All these things can be found in the South Coast forests that are still standing. We can watch a circus show at night where yellow-bellied glider acrobats perform dazzling shows as they glide perilously from tree to tree before our eyes, where powerful owls sing lively duets, and where wombats act the clown in the surrounding undergrowth. I have seen a powerful owl and the magnificent sooty owl which is attracted by naturalists by using a sound system of their calls. It really is something that is magnificent and should not be lost. All these things can be found in the South Coast forests between Nowra and Narooma, the forests, heathlands, rivers, beaches, and coastal lakes of the South Coast region contain over 400 species of native mammals, birds, reptiles and amphibians - an amazing one-fifth of the animals of these groups in Australia.
There are also 60 endangered and vulnerable species including the koala, southern brown bandicoot, broad-headed snake, sooty owl, yellow-bellied glider, green and golden bell frog and regent honey eater. Most of the South Coast wonderland forests are unprotected, in fact they are being attacked by intensive industrial logging and woodchipping. The magnificent old-growth forests are threatened with clear felling. The amazing biodiversity and endangered species are threatened with extinction. The vast wilderness areas are threatened with an ever-increasing network of logging highways. The water catchments and coastal lakes are threatened with siltation and pollution.

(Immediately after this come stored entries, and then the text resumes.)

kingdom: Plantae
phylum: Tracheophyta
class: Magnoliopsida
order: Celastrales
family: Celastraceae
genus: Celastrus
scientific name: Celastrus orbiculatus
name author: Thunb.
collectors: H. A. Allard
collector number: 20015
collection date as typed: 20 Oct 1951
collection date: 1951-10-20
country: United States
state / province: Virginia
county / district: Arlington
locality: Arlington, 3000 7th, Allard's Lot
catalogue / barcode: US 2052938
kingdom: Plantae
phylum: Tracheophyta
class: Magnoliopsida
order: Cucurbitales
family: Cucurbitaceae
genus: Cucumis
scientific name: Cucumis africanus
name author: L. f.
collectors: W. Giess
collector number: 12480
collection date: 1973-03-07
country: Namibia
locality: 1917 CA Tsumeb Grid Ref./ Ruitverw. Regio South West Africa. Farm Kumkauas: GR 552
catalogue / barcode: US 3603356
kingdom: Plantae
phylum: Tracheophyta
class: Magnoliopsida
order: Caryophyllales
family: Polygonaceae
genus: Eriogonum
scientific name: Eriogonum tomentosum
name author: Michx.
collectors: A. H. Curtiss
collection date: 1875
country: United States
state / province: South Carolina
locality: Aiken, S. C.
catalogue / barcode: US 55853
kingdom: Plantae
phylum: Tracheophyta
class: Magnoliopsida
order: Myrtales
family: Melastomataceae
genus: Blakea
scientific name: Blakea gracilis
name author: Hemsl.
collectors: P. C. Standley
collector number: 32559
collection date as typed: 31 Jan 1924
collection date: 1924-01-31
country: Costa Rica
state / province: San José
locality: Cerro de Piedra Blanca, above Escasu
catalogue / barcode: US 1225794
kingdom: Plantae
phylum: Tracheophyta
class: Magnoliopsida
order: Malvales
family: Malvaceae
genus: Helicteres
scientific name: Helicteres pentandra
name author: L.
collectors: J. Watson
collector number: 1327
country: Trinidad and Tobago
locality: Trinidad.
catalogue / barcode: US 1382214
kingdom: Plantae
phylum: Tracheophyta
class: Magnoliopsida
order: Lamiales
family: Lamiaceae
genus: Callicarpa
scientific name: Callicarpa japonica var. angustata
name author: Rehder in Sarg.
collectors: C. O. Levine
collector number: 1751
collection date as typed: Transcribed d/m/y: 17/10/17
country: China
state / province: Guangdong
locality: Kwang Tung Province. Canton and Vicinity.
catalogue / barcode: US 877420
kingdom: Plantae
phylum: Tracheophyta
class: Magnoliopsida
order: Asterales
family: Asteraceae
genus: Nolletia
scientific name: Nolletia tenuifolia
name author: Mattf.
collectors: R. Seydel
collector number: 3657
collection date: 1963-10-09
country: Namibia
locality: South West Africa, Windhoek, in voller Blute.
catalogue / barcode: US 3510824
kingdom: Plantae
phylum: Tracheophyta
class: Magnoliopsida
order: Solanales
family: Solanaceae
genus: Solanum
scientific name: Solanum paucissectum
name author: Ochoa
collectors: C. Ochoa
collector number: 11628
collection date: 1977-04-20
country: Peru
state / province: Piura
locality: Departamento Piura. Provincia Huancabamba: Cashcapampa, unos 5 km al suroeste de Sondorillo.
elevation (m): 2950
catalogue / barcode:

This is a magnificent area and very soon the Government will make a decision on its fate. It is very simple: the income and jobs created through ecotourism in local communities are crying out for that decision. They want to protect jobs and that vastly outweighs the jobs that will be gained in the timber industry. This is old-world stock, old-guard stuff, and it is important that the Government recognises that on the coastline from Nowra to Narooma through Batemans Bay and Ulladulla is prime country at the confluence of the catchment of Canberra, Sydney, Melbourne and Wollongong. The huge populations in the area could use this wonderful forest resource and make an incredible amount of money with wealth and prosperity for the local people. I ask the Government to save these forests.